Tessa’s Marionette

She doesn’t paint her fingernails like I still do.

Her band aid covered hand slithered across the cheap ink in my arms.

I always wondered why, but back then I was far too thoughtful to ask.

She closed her book and took me for a movie buff and gave me Olivia Gatwood when I was halfway through “Women.”

A little diversity never killed anyone.

Three cheers for agony and hand rolled cigarettes.

I couldn’t get her off of my mind or her cherry red high horse.

She assumed that I was full of myself for trying to do so.

We kissed outside of my apartment that I wasn’t paying for, and my breath probably tasted like thirteen dollar whiskey, but I don’t remember all too well.

She told me she would come back as she walked down the steps.

I tried to make the final kiss last because I know when someone doesn’t really care.

She called me pompous a few weeks later which I fondly recall every now and then.

Her and I never fucked.

When it got warmer I returned her books, and realized her band aids on her fingers were to cover up paper cuts.

Excess of an affectation can be a cruel mistress they said.

I let her paint a dove on my black wall and I loved it.

She told me our paths will cross again.

Now, on this lonely afternoon I sit here and apply a thicker coat of nail polish.

The Liar’s Bench

Her allure was something to either make a man or mar him beyond repair.

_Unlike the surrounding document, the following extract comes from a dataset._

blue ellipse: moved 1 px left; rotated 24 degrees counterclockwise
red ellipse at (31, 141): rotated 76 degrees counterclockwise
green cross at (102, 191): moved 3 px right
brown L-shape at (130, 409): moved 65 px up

All too familiar was all I could think.

To provoke an old friend with habitual tendencies is malicious at best.

An inherent vice is gorgeous in a way isn’t it?

Time hadn’t yet erased the wounds she gave me for my birthday.

I waited too long to warn him that this was the perfect place for us all to descend like we have never before.

Not to say we weren’t quite the trio, however even she wasn’t naive to the inevitability of an ephemeral weekend.

He came back after another evening spent with her and lady white.

He was happy for the time being.

I didn’t know her anymore so I can’t say if I needed the nicotine or not.

Self-imposed exile from the woman he still loves still will never justify how many times she forgot to put the cork back in the bottle.

The weekend told me she was drinking whiskey.

I went home earlier than usual only to return to the liar’s bench.

They gave me a glass of joy in a lowball and I watched the rest of them take dignified sips of their formaldehyde-infused daiquiris.